I used to create loop for finding the best parameters for my model which increased my errors in coding so I decided to use GridSearchCV
.
I am trying to find out the best parameters for PCA for my model (the only parameter I want to grid search on).
In this model, after normalization I want to combine the original features with the PCA reduced features and then apply the linear SVM.
Then I save the whole model to predict my input on.
I have an error in the line where I try to fit the data so I can use best_estimator_
and best_params_
functions.
The error says: TypeError: The score function should be a callable, all (<type 'str'>) was passed.
I did not use any parameters for which I might need to give string in GridSearchCV
so not sure why I have this error
I also want to know if the line print("shape after model",X.shape)
before saving my model, should should print (150, 7) and (150, 5)
both based on all possible parameter?
from sklearn.pipeline import Pipeline, FeatureUnion
from sklearn.model_selection import GridSearchCV
from sklearn.svm import SVC
from sklearn.datasets import load_iris
from sklearn.decomposition import PCA
from sklearn.feature_selection import SelectKBest
from sklearn.preprocessing import StandardScaler
from sklearn.externals import joblib
from numpy import array
iris = load_iris()
X, y = iris.data, iris.target
print(X.shape) #prints (150, 4)
print (y)
#cretae models and piplline them
combined_features = FeatureUnion([("pca", PCA()), ("univ_select", SelectKBest(k='all'))])
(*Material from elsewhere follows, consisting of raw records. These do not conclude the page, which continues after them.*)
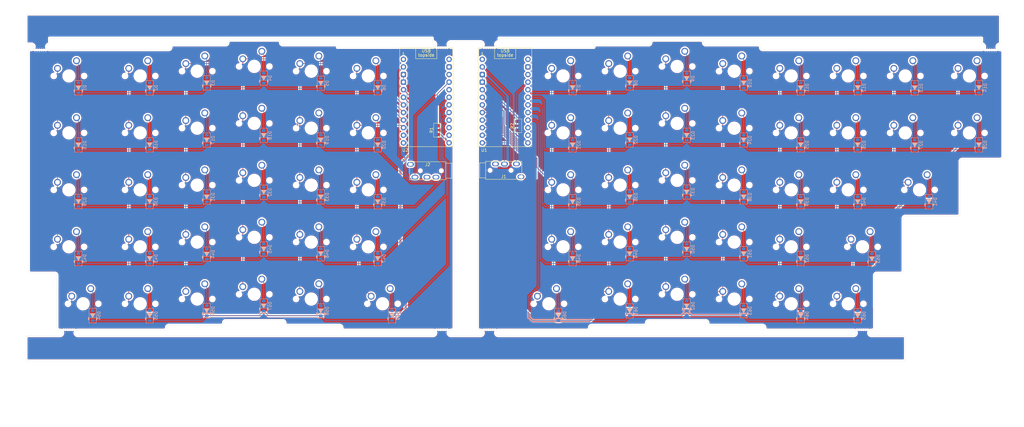
<source format=kicad_pcb>
(kicad_pcb
	(version 20240108)
	(generator "pcbnew")
	(generator_version "8.0")
	(general
		(thickness 1.6)
		(legacy_teardrops no)
	)
	(paper "A3")
	(layers
		(0 "F.Cu" signal)
		(31 "B.Cu" signal)
		(32 "B.Adhes" user "B.Adhesive")
		(33 "F.Adhes" user "F.Adhesive")
		(34 "B.Paste" user)
		(35 "F.Paste" user)
		(36 "B.SilkS" user "B.Silkscreen")
		(37 "F.SilkS" user "F.Silkscreen")
		(38 "B.Mask" user)
		(39 "F.Mask" user)
		(40 "Dwgs.User" user "User.Drawings")
		(41 "Cmts.User" user "User.Comments")
		(42 "Eco1.User" user "User.Eco1")
		(43 "Eco2.User" user "User.Eco2")
		(44 "Edge.Cuts" user)
		(45 "Margin" user)
		(46 "B.CrtYd" user "B.Courtyard")
		(47 "F.CrtYd" user "F.Courtyard")
		(48 "B.Fab" user)
		(49 "F.Fab" user)
		(50 "User.1" user)
		(51 "User.2" user)
		(52 "User.3" user)
		(53 "User.4" user)
		(54 "User.5" user)
		(55 "User.6" user)
		(56 "User.7" user)
		(57 "User.8" user)
		(58 "User.9" user)
	)
	(setup
		(pad_to_mask_clearance 0)
		(allow_soldermask_bridges_in_footprints no)
		(pcbplotparams
			(layerselection 0x00010fc_ffffffff)
			(plot_on_all_layers_selection 0x0000000_00000000)
			(disableapertmacros no)
			(usegerberextensions yes)
			(usegerberattributes no)
			(usegerberadvancedattributes no)
			(creategerberjobfile no)
			(dashed_line_dash_ratio 12.000000)
			(dashed_line_gap_ratio 3.000000)
			(svgprecision 4)
			(plotframeref no)
			(viasonmask no)
			(mode 1)
			(useauxorigin no)
			(hpglpennumber 1)
			(hpglpenspeed 20)
			(hpglpendiameter 15.000000)
			(pdf_front_fp_property_popups yes)
			(pdf_back_fp_property_popups yes)
			(dxfpolygonmode yes)
			(dxfimperialunits yes)
			(dxfusepcbnewfont yes)
			(psnegative no)
			(psa4output no)
			(plotreference yes)
			(plotvalue no)
			(plotfptext yes)
			(plotinvisibletext no)
			(sketchpadsonfab no)
			(subtractmaskfromsilk yes)
			(outputformat 1)
			(mirror no)
			(drillshape 0)
			(scaleselection 1)
			(outputdirectory "fab/")
		)
	)
	(net 0 "")
	(net 1 "ROW0")
	(net 2 "Net-(D1-A)")
	(net 3 "Net-(D2-A)")
	(net 4 "Net-(D3-A)")
	(net 5 "Net-(D4-A)")
	(net 6 "Net-(D5-A)")
	(net 7 "Net-(D6-A)")
	(net 8 "ROW5")
	(net 9 "Net-(D7-A)")
	(net 10 "Net-(D8-A)")
	(net 11 "Net-(D9-A)")
	(net 12 "Net-(D10-A)")
	(net 13 "Net-(D11-A)")
	(net 14 "Net-(D12-A)")
	(net 15 "Net-(D13-A)")
	(net 16 "Net-(D14-A)")
	(net 17 "ROW1")
	(net 18 "Net-(D15-A)")
	(net 19 "ROW6")
	(net 20 "Net-(D16-A)")
	(net 21 "Net-(D17-A)")
	(net 22 "Net-(D18-A)")
	(net 23 "Net-(D19-A)")
	(net 24 "Net-(D20-A)")
	(net 25 "Net-(D21-A)")
	(net 26 "ROW2")
	(net 27 "Net-(D22-A)")
	(net 28 "Net-(D23-A)")
	(net 29 "Net-(D24-A)")
	(net 30 "Net-(D25-A)")
	(net 31 "Net-(D26-A)")
	(net 32 "Net-(D27-A)")
	(net 33 "Net-(D28-A)")
	(net 34 "Net-(D29-A)")
	(net 35 "ROW7")
	(net 36 "Net-(D30-A)")
	(net 37 "Net-(D31-A)")
	(net 38 "Net-(D32-A)")
	(net 39 "Net-(D33-A)")
	(net 40 "Net-(D34-A)")
	(net 41 "ROW3")
	(net 42 "Net-(D35-A)")
	(net 43 "Net-(D36-A)")
	(net 44 "Net-(D37-A)")
	(net 45 "Net-(D38-A)")
	(net 46 "Net-(D39-A)")
	(net 47 "Net-(D40-A)")
	(net 48 "Net-(D41-A)")
	(net 49 "ROW8")
	(net 50 "Net-(D42-A)")
	(net 51 "Net-(D43-A)")
	(net 52 "Net-(D44-A)")
	(net 53 "Net-(D45-A)")
	(net 54 "Net-(D46-A)")
	(net 55 "Net-(D47-A)")
	(net 56 "Net-(D48-A)")
	(net 57 "Net-(D49-A)")
	(net 58 "Net-(D50-A)")
	(net 59 "Net-(D51-A)")
	(net 60 "Net-(D52-A)")
	(net 61 "Net-(D53-A)")
	(net 62 "ROW4")
	(net 63 "Net-(D54-A)")
	(net 64 "Net-(D55-A)")
	(net 65 "Net-(D56-A)")
	(net 66 "Net-(D57-A)")
	(net 67 "Net-(D58-A)")
	(net 68 "Net-(D59-A)")
	(net 69 "Net-(D60-A)")
	(net 70 "ROW9")
	(net 71 "Net-(D61-A)")
	(net 72 "Net-(D62-A)")
	(net 73 "Net-(D63-A)")
	(net 74 "Net-(D64-A)")
	(net 75 "Net-(D65-A)")
	(net 76 "COL0")
	(net 77 "COL1")
	(net 78 "COL2")
	(net 79 "COL3")
	(net 80 "COL4")
	(net 81 "COL5")
	(net 82 "COL6")
	(net 83 "COL7")
	(net 84 "COL8")
	(net 85 "COL9")
	(net 86 "COL10")
	(net 87 "COL11")
	(net 88 "COL12")
	(net 89 "COL13")
	(net 90 "unconnected-(U1-B2-Pad23)")
	(net 91 "unconnected-(U1-B3-Pad22)")
	(net 92 "Net-(U2-B6)")
	(net 93 "unconnected-(U1-GND-Pad14)")
	(net 94 "unconnected-(U1-B0-Pad13)")
	(net 95 "unconnected-(U1-D3-TX-Pad1)")
	(net 96 "unconnected-(U1-RST-Pad15)")
	(net 97 "unconnected-(J1-A-Pad1)")
	(net 98 "unconnected-(U2-GND-Pad14)")
	(net 99 "Net-(U1-B6)")
	(net 100 "unconnected-(U2-B5-Pad12)")
	(net 101 "unconnected-(U2-B0-Pad13)")
	(net 102 "unconnected-(U2-RST-Pad15)")
	(net 103 "unconnected-(U2-B2-Pad23)")
	(net 104 "unconnected-(J2-A-Pad1)")
	(net 105 "unconnected-(U2-B3-Pad22)")
	(net 106 "unconnected-(U2-D3-TX-Pad1)")
	(net 107 "unconnected-(U2-B4-Pad11)")
	(net 108 "dataU2")
	(net 109 "VCC")
	(net 110 "GND")
	(net 111 "dataU1")
	(footprint "PCM_marbastlib-mx:SW_MX_1u" (layer "F.Cu") (at 241.3 95.25))
	(footprint "PCM_marbastlib-mx:SW_MX_1u" (layer "F.Cu") (at 298.45 41.275))
	(footprint "PCM_marbastlib-mx:SW_MX_1u" (layer "F.Cu") (at 119.0625 39.6875))
	(footprint "PCM_marbastlib-mx:SW_MX_1u" (layer "F.Cu") (at 138.1125 41.275))
	(footprint "MJ-4PP-9:MJ-4PP-9" (layer "F.Cu") (at 183.35625 72.8))
	(footprint "PCM_marbastlib-mx:SW_MX_1u" (layer "F.Cu") (at 260.35 58.7375))
	(footprint "PCM_marbastlib-mx:SW_MX_1u" (layer "F.Cu") (at 241.3 76.2))
	(footprint "PCM_Resistor_SMD_AKL:R_1206_3216Metric" (layer "F.Cu") (at 161.13125 59.40625 90))
	(footprint "PCM_marbastlib-mx:SW_MX_1u" (layer "F.Cu") (at 241.3 57.15))
	(footprint "PCM_marbastlib-mx:SW_MX_1u" (layer "F.Cu") (at 222.25 77.7875))
	(footprint "PCM_marbastlib-mx:SW_MX_1u" (layer "F.Cu") (at 61.9125 60.325))
	(footprint "PCM_marbastlib-xp-promicroish:ProMicro_USBup" (layer "F.Cu") (at 183.8325 49.68875))
	(footprint "PCM_marbastlib-mx:SW_MX_1u" (layer "F.Cu") (at 138.1125 98.425))
	(footprint "PCM_marbastlib-mx:SW_MX_1u" (layer "F.Cu") (at 100.0125 76.2))
	(footprint "PCM_marbastlib-mx:SW_MX_1u" (layer "F.Cu") (at 100.0125 95.25))
	(footprint "PCM_marbastlib-mx:SW_MX_1u" (layer "F.Cu") (at 61.9125 41.275))
	(footprint "PCM_marbastlib-mx:SW_MX_1u" (layer "F.Cu") (at 61.9125 98.425))
	(footprint "PCM_marbastlib-mx:SW_MX_1.5u" (layer "F.Cu") (at 38.1 60.325))
	(footprint "PCM_marbastlib-various:mousebites_2mm" (layer "F.Cu") (at 178.59375 31.75 -90))
	(footprint "PCM_marbastlib-mx:SW_MX_1.5u" (layer "F.Cu") (at 38.1 98.425))
	(footprint "PCM_marbastlib-mx:SW_MX_1u" (layer "F.Cu") (at 119.0625 96.8375))
	(footprint "PCM_Resistor_SMD_AKL:R_1206_3216Metric" (layer "F.Cu") (at 188.11875 57.94375 90))
	(footprint "PCM_marbastlib-mx:SW_MX_1u" (layer "F.Cu") (at 138.1125 79.375))
	(footprint "PCM_marbastlib-mx:SW_MX_1.25u" (layer "F.Cu") (at 338.93125 60.325))
	(footprint "PCM_marbastlib-various:mousebites_2mm" (layer "F.Cu") (at 162.71875 31.75 -90))
	(footprint "PCM_marbastlib-mx:SW_MX_1u" (layer "F.Cu") (at 61.9125 117.475))
	(footprint "PCM_marbastlib-mx:SW_MX_1.5u" (layer "F.Cu") (at 322.2625 79.375))
	(footprint "PCM_marbastlib-mx:SW_MX_1u" (layer "F.Cu") (at 80.9625 77.7875))
	(footprint "PCM_marbastlib-mx:SW_MX_1.5u" (layer "F.Cu") (at 38.1 79.375))
	(footprint "PCM_marbastlib-mx:SW_MX_1u" (layer "F.Cu") (at 222.25 96.8375))
	(footprint "PCM_marbastlib-mx:SW_MX_1.5u" (layer "F.Cu") (at 303.2125 98.425))
	(footprint "PCM_marbastlib-mx:SW_MX_1u" (layer "F.Cu") (at 260.35 96.8375))
	(footprint "PCM_marbastlib-mx:SW_MX_1u" (layer "F.Cu") (at 279.4 41.275))
	(footprint "PCM_marbastlib-various:mousebites_2mm" (layer "F.Cu") (at 162.71875 126.20625 90))
	(footprint "PCM_marbastlib-mx:SW_MX_1u" (layer "F.Cu") (at 222.25 115.8875))
	(footprint "PCM_marbastlib-various:mousebites_2mm" (layer "F.Cu") (at 346.075 32.54375 -90))
	(footprint "PCM_marbastlib-mx:SW_MX_1u" (layer "F.Cu") (at 100.0125 57.15))
	(footprint "PCM_marbastlib-mx:SW_MX_1u"
		(layer "F.Cu")
		(uuid "9542ae27-a606-4c01-aa4a-f5ad7aae397e")
		(at 241.3 38.1)
		(descr "Footprint for Cherry MX style switches")
		(tags "cherry mx switch")
		(property "Reference" "MX9"
			(at 0 3.175 0)
			(layer "Dwgs.User")
			(hide yes)
			(uuid "72ac59c1-a816-450e-b343-fb713d75eb4b")
			(effects
				(font
					(size 1 1)
					(thickness 0.15)
				)
			)
		)
		(property "Value" "MX_SW_solder"
			(at 0 -3 0)
			(layer "F.Fab")
			(uuid "92d04b06-21e8-42d7-9224-9806db0991f1")
			(effects
				(font
					(size 1 1)
					(thickness 0.15)
				)
			)
		)
		(property "Footprint" "PCM_marbastlib-mx:SW_MX_1u"
			(at 0 0 0)
			(unlocked yes)
			(layer "F.Fab")
			(hide yes)
			(uuid "c1774706-29df-495e-8125-3aa796621de0")
			(effects
				(font
					(size 1.27 1.27)
				)
			)
		)
		(property "Datasheet" ""
			(at 0 0 0)
			(unlocked yes)
			(layer "F.Fab")
			(hide yes)
			(uuid "ccb757a6-e1c2-4d90-86d3-7115f491f52b")
			(effects
				(font
					(size 1.27 1.27)
				)
			)
		)
		(property "Description" "Push button switch, normally open, two pins, 45° tilted"
			(at 0 0 0)
			(unlocked yes)
			(layer "F.Fab")
			(hide yes)
			(uuid "2619b81e-908d-4e20-83d6-509e6c8b28e7")
			(effects
				(font
					(size 1.27 1.27)
				)
			)
		)
		(path "/026924e6-0d1
... [2403582 chars truncated]
</source>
svm = SVC(kernel="linear")
pipeline = Pipeline([("scale", StandardScaler()),("features", combined_features), ("svm", svm)])
# Do grid search over n_components:
param_grid = dict(features__pca__n_components=[1,3])
grid_search = GridSearchCV(pipeline, param_grid=param_grid, cv=5, verbose=10)
grid_search.fit(X, y)
print("best parameters", grid_search.best_params_)
print("shape after model",X.shape) #should this print (150, 7) or (150, 5) based on best parameter?
#save the model
joblib.dump(grid_search.best_estimator_, 'model.pkl', compress = 1)
#new data to predict
Input=[ 2.9 , 4. ,1.2 ,0.2]
Input= array(Input)
#use the saved model to predict the new data
modeltrain="model.pkl"
modeltrain_saved = joblib.load(modeltrain)
model_predictions = modeltrain_saved.predict(Input.reshape(1, -1))
print(model_predictions)
I updated the code based on the answers
You are supplying 'all'
as a param in SelectKBest. But according to the documentation, if you want to pass 'all', you need to specify it as:
SelectKBest(k='all')
The reason is that its a keyword argument, it should be specified with the keyword. Because the first argument to SelectKBest is a positional argument for the scoring function. So when you do not specify the param
, 'all' is considered an input for the function and hence the error.
Update:
Now about the shape, the original X
will not be changed. So it will print (150,4)
. The data will be changed on the fly and on my pc the best_param_
is n_components=1
, so final shape that goes to svm is (150, 5)
, 1 from PCA and 4 from SelectKBest.